Abstract:
To enhance the design of the component cooling system (RRI) within the HPR1000 cold chain system and to address issues of low utilization efficiency and poor economic performance under specific design and operational conditions, a mathematical model was developed. This model was designed to evaluate performance indicators based on the principles of heat load transfer, as well as the system design and operational characteristics of the RRI. The presence of multiple user systems and devices introduces complexity into the design process, making it challenging to improve the current state through a singular optimization approach. Therefore, optimization objectives including weight, volume, system investment cost, and energy consumption, were established. To manage this complexity, a novel optimization algorithm was implemented to perform multi-objective optimization.
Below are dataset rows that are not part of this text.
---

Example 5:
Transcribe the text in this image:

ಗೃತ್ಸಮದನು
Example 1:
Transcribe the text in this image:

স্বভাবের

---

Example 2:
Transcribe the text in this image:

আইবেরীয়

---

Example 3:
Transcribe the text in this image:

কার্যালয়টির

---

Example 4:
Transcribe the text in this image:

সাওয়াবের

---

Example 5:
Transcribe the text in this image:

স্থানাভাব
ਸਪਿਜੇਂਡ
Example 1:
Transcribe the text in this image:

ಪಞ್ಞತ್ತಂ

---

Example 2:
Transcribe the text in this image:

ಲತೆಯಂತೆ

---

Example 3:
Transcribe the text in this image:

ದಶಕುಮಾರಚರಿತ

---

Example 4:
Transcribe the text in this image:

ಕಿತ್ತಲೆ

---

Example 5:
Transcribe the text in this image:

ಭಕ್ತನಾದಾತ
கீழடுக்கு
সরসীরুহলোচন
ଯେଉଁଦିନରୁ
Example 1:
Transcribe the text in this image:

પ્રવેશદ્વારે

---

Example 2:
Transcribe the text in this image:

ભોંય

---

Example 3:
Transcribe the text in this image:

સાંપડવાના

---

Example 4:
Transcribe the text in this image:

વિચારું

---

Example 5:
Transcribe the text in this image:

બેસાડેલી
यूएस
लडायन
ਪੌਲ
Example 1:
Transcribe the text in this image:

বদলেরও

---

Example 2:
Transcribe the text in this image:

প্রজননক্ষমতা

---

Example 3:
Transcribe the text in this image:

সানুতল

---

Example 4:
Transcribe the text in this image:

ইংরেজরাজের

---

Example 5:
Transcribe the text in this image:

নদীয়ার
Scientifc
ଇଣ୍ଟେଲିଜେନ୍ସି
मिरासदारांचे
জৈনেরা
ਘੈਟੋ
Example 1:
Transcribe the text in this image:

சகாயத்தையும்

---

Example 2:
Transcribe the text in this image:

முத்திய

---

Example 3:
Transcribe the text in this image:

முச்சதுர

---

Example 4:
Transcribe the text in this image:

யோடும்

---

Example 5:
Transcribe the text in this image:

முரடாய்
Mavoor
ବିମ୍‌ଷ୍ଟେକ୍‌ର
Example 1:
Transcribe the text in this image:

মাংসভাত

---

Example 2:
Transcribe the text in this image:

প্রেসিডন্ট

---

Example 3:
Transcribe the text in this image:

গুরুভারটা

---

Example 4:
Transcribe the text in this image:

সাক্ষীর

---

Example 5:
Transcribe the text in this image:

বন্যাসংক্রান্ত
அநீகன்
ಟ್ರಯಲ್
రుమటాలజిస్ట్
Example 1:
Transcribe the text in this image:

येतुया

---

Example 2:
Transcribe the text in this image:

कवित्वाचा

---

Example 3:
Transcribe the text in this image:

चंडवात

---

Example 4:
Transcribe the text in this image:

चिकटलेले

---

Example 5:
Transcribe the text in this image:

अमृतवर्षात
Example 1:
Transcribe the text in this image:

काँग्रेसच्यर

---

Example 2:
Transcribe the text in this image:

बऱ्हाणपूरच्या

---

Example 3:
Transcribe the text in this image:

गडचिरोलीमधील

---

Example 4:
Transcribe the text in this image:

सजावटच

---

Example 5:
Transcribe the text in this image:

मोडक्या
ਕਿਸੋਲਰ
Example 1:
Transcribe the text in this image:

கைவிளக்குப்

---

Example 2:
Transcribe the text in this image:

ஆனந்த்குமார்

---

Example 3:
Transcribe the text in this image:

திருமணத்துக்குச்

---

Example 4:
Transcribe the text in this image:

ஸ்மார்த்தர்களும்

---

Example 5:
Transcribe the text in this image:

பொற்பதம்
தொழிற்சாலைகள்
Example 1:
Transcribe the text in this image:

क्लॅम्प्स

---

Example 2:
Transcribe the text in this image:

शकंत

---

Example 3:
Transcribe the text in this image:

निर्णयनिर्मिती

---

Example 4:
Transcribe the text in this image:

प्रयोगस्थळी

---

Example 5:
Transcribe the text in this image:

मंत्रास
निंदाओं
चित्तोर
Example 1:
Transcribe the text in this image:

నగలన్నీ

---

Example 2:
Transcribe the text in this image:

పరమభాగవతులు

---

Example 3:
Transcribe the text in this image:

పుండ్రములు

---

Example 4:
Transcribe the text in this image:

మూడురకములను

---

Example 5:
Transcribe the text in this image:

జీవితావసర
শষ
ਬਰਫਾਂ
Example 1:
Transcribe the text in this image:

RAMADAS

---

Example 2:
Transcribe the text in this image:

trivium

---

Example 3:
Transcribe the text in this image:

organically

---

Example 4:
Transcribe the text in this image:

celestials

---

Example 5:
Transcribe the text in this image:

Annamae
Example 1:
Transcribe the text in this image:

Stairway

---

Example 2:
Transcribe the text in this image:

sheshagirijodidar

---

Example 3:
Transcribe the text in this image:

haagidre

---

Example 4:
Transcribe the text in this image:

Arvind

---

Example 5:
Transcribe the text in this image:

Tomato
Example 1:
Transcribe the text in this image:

Additionally, a sensitivity analysis was conducted to assess the impact of various optimization variables on these defined objectives. The final selection of optimization variables consisted of the RRI supply water temperature (
T1), the design pressure of the RRI (
p1), the seawater flow rate for cooling the RRI (
G1), and the water supply flow rates to the RFT (
G2), RHR (
G3), and CSP (
G4). Each variable possesses a specific range of values, which is critical for the optimization process. The theoretical model and the final optimization results demonstrate that the proposed evaluation model and optimization algorithm effectively assess the RRI’s performance in multi-objective optimization calculations, allowing for a substantial degree of RRI optimization. The sensitivity analysis reveals that the
T1 and
G1 are key optimization variables that significantly influence the weight, volume, system investment cost, and energy consumption of the RRI. These parameters exhibit the most considerable optimization potential and should be prioritized in future research and engineering applications. However, it is important to note that achieving an optimal solution that satisfies all objectives while simultaneously optimizing four distinct targets is inherently challenging. The optimization results indicate that the weight, volume, system investment cost, and energy consumption of the RRI can be enhanced by up to 17.91%, 21.08%, 4.83%, and 29.08%, respectively. Furthermore, the intricate relationships among the performance indicators reflect characteristics of non-dominated optimal solutions. Each optimization target demonstrates improvements compared to the baseline design. This optimized design scheme effectively addresses challenges in RRI design, enhances the economic viability of the HPR1000 RRI, and reduces the footprint of the equipment within the factory building. Such advancements have practical engineering significance and provide a valuable reference for future research and design initiatives pertaining to subsequent iterations of the HPR1000 cold chain system.